I went back to her last entry, checked the date, and found August 1, 1944. Anne Frank and her family didn't see it coming.
She was facing a crisis in her own little world, only to be devoured by the big, bad world.
All eight residents of The Secret Annex were arrested, including two of their helpers.
Peter, her Peter was forced to join the "death march" from Auchwitz to Austria, and died a few months later.
Anne's mother died in a concentration camp from hunger and exhaustion five months after their capture.
Margot, Anne's sister, died from the typhus epidemic that broke out in the winter of 1944 and 1945. A few days later, Anne died from the same. Anne and her sister "were probably dumped in Bergen-Belsen's mass graves."
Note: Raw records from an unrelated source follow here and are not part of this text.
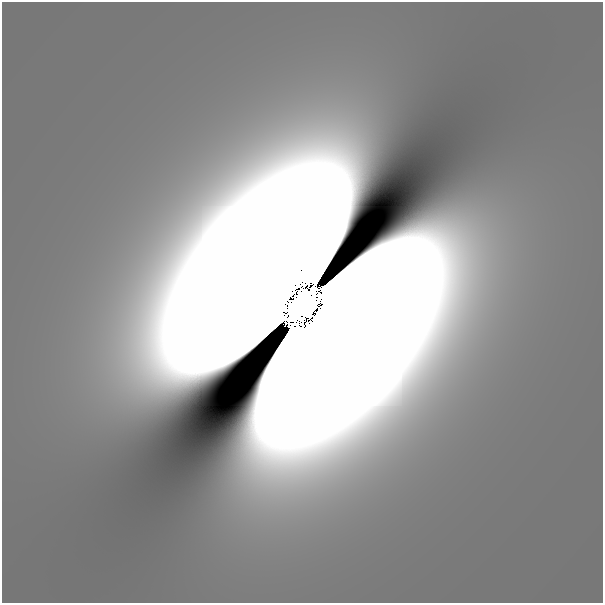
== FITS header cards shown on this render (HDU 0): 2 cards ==
NAXIS1  =                  601
NAXIS2  =                  601

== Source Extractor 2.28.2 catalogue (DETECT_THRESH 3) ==
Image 601 x 601 px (HDU 0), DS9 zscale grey, 1 PNG px = 1 image px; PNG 605 x 605 px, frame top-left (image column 1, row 601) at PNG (2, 2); no overlay
Background 2.60e-11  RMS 1.3e-11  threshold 3.97e-11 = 3 sigma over >= 5 px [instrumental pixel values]
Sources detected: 4; all 4 listed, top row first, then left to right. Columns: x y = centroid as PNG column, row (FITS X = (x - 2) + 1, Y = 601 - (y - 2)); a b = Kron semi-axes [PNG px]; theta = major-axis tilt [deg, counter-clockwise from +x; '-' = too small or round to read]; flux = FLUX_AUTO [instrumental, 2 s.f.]
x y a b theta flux
303 271 15 8 23 6.3e-01
329 285 6 5 - 3.7e-01
302 305 30 20 58 3.3e+01
426 445 53 41 26 1.9e-07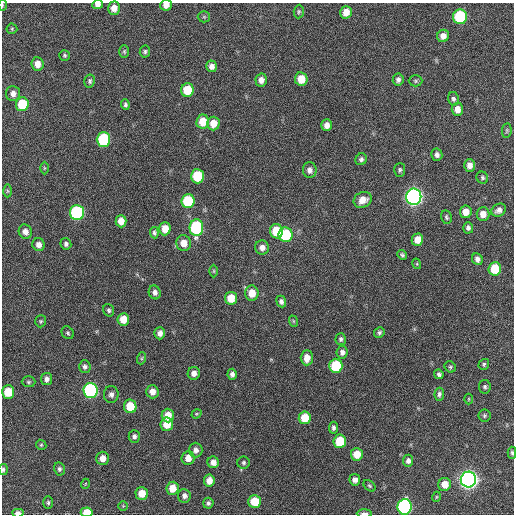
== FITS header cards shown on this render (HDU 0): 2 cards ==
NAXIS1  =                  512 / Axis length
NAXIS2  =                  512 / Axis length

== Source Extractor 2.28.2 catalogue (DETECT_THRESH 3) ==
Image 512 x 512 px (HDU 0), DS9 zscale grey, 1 PNG px = 1 image px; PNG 516 x 516 px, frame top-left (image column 1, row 512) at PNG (2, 3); each listed source drawn as its Kron ellipse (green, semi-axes under 4 px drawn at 4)
Background 379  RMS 9.4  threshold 28.1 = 3 sigma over >= 5 px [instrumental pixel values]
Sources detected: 135; all 135 listed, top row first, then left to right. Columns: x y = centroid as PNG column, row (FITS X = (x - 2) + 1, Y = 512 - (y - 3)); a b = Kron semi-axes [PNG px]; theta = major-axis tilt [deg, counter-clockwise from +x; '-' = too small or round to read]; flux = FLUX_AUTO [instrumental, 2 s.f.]
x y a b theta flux
2 5 6 2 -89 680
98 5 5 4 - 3000
166 5 6 5 - 4100
114 8 6 6 - 5500
299 12 7 5 87 980
346 12 6 5 - 6700
204 17 6 6 - 890
460 17 7 7 - 58000
12 29 5 5 - 820
443 36 6 6 - 4100
124 51 6 5 - 970
145 52 6 5 - 1200
65 55 5 5 - 950
37 64 7 6 - 5400
212 66 6 5 - 3000
301 79 7 6 - 11000
261 80 6 6 - 3700
398 80 6 5 - 2100
90 81 6 5 - 1300
416 81 7 5 0 1200
187 90 7 6 - 17000
13 93 7 7 - 3600
453 99 6 5 - 1500
22 104 7 6 - 22000
125 105 5 4 - 1400
457 109 7 5 -88 5000
203 122 7 6 - 10000
213 123 7 6 - 7600
327 125 6 5 - 3800
507 130 7 4 84 980
103 139 7 7 - 51000
437 155 6 5 - 2300
361 159 6 5 - 1700
469 165 6 5 - 4000
44 168 6 4 90 740
310 170 8 7 - 2900
400 170 7 5 87 1200
197 176 7 6 - 28000
482 178 6 5 - 1300
7 191 6 4 -89 880
414 197 8 7 - 290000
363 200 9 7 27 6600
188 201 7 6 - 30000
499 210 8 6 30 2900
466 212 6 6 - 6500
77 213 7 7 - 91000
483 214 7 6 - 5400
446 217 7 5 -79 1100
121 221 6 5 - 5900
196 228 8 7 - 69000
468 228 6 5 - 1900
165 229 6 5 - 8200
276 231 7 6 - 19000
25 232 7 6 - 3400
154 233 6 4 -83 1200
286 235 7 7 - 36000
417 240 6 5 - 6400
184 243 8 7 - 6800
66 244 6 5 - 1600
39 245 6 6 - 3600
262 248 7 7 - 3700
402 255 5 4 - 1100
477 259 6 5 - 2500
417 264 5 3 - 620
495 269 6 6 - 19000
214 271 6 4 -90 810
155 292 7 6 - 2300
252 293 7 6 - 8900
231 298 6 6 - 9900
281 301 6 5 - 1900
109 310 6 5 - 1200
123 319 6 6 - 8300
41 321 6 5 - 970
293 321 6 3 -71 700
379 332 5 5 - 1400
68 333 7 5 -47 1100
160 333 6 5 - 3200
341 339 6 5 - 1300
342 352 6 5 - 2200
142 358 6 4 71 830
307 358 7 6 - 6100
484 364 6 5 - 1000
336 366 7 6 - 34000
85 367 6 6 - 1700
450 367 6 5 - 1100
194 373 6 6 - 3500
232 374 5 4 - 2200
439 374 5 4 - 1500
47 379 6 5 - 2200
28 382 7 5 0 1100
485 387 7 6 - 1500
91 391 7 7 - 120000
8 392 6 6 - 16000
152 392 6 6 - 4600
111 394 8 7 - 2600
439 394 6 4 85 1600
469 399 5 3 - 580
130 406 7 6 - 16000
196 414 5 4 - 710
168 415 7 6 - 9400
484 416 6 6 - 1100
305 418 6 6 - 14000
167 424 7 6 - 10000
333 428 6 4 85 1600
134 436 6 5 - 1800
340 441 7 6 - 20000
41 445 5 4 - 890
196 450 7 7 - 2900
512 453 6 4 -87 1000
357 454 6 6 - 8800
103 458 6 6 - 4900
188 458 7 6 - 5500
408 461 6 5 - 2200
213 462 6 5 - 3500
244 463 6 6 - 1300
3 469 5 4 - 1200
59 469 6 5 - 1400
355 480 6 5 - 3000
468 480 8 7 - 370000
209 481 6 5 - 5400
85 484 5 3 - 560
445 484 6 6 - 6700
369 486 7 4 -41 970
173 488 6 6 - 8600
142 493 6 6 - 8800
184 496 6 6 - 2600
436 497 5 3 - 580
255 501 6 6 - 15000
48 503 6 5 - 1200
208 503 5 5 - 1400
123 506 4 4 - 750
405 507 8 7 - 120000
87 512 6 5 - 9500
18 513 5 3 - 2800
364 513 7 3 2 2100
At the frame edge (FLAGS 8, measured only in part): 9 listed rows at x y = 2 5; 98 5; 166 5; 512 453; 3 469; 405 507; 87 512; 18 513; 364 513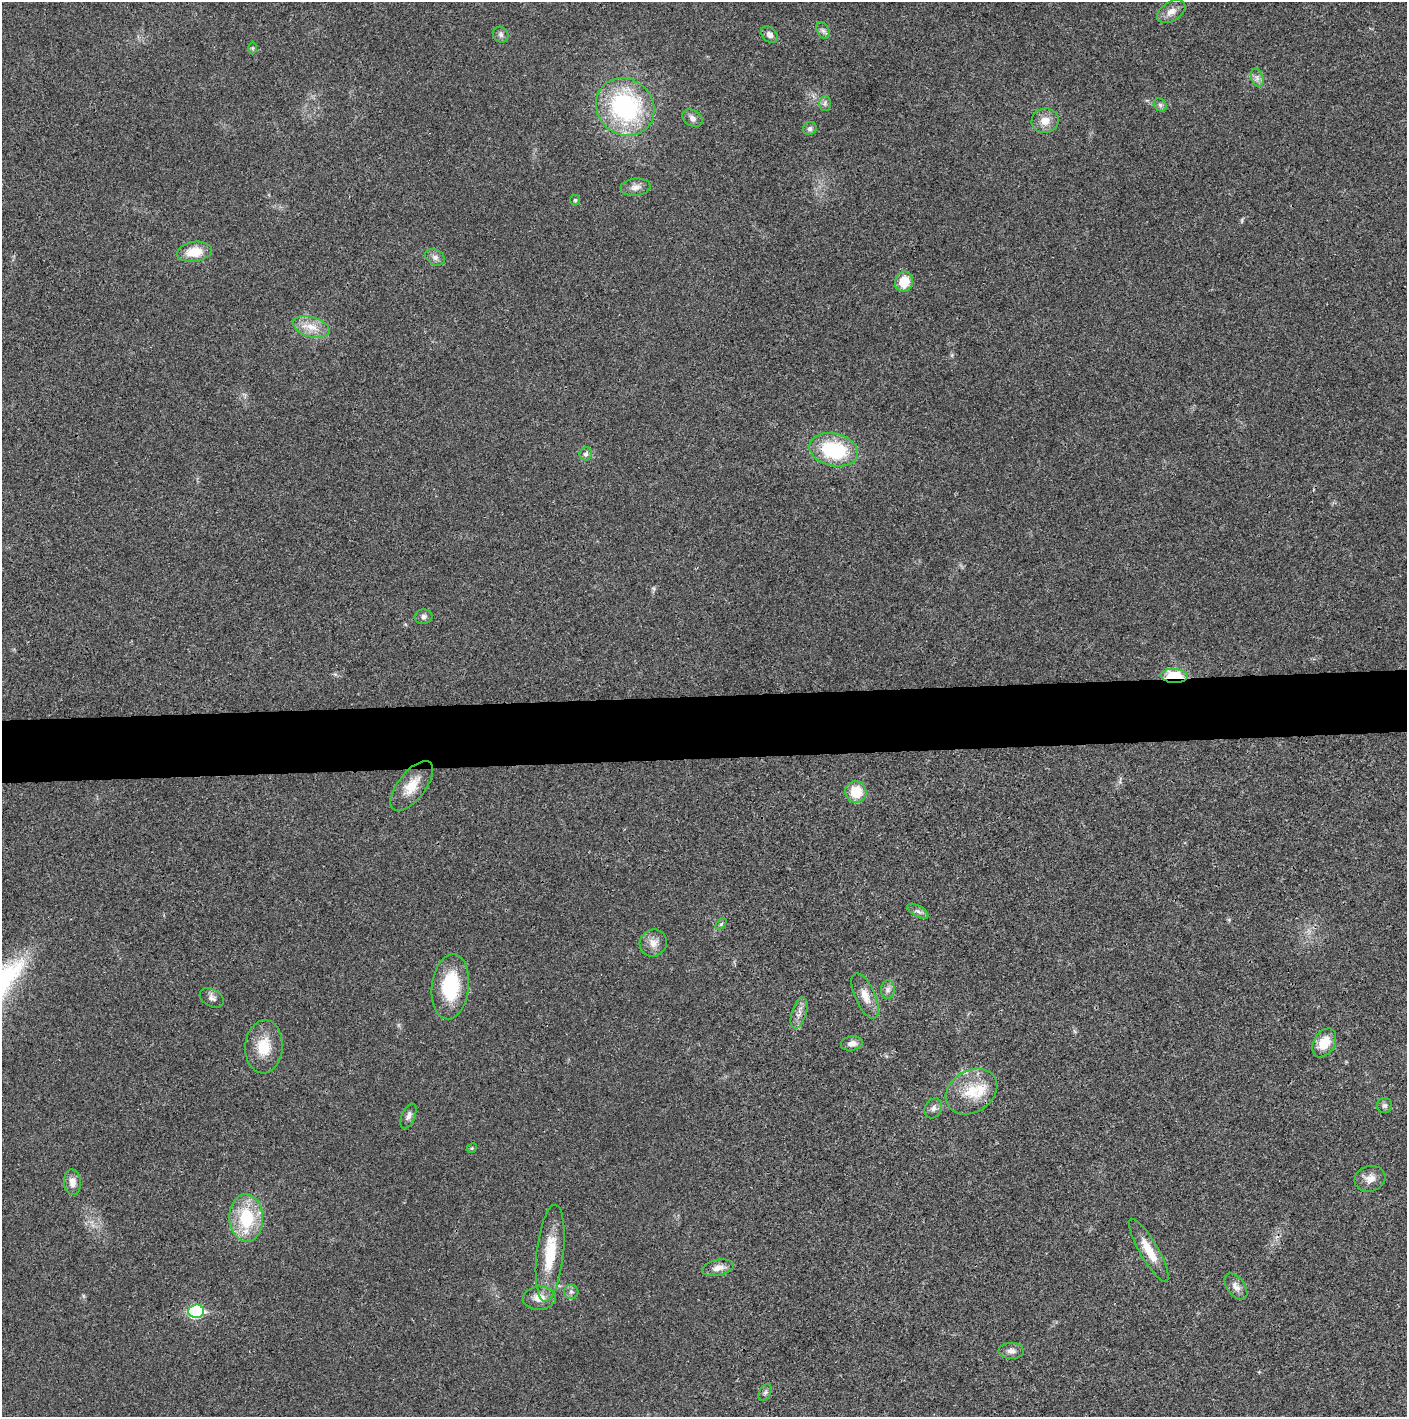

Only Otto Frank, their father, survived to tell the tale and share Anne's legacy about a world gone mad, and a few people who remained human and humane despite.
I have always thought that Anne Frank would live to old age with the vibrance of the youth. Reading the diary, I have visualized Anne Frank to be freed and live the dream that the world might redeem itself from the muck it had sunk itself.
I should have read spoilers! They could have saved me from this disappointment.
But would Anne Frank become this big a figure of human spirit if she attained her happy ending?
The Holocaust is one of those bullets in God's checklist when the time comes for all of humanity to face Him in judgment. It will be a big, black mark against us all when He asks, why did you allow that to happen to your fellow human beings?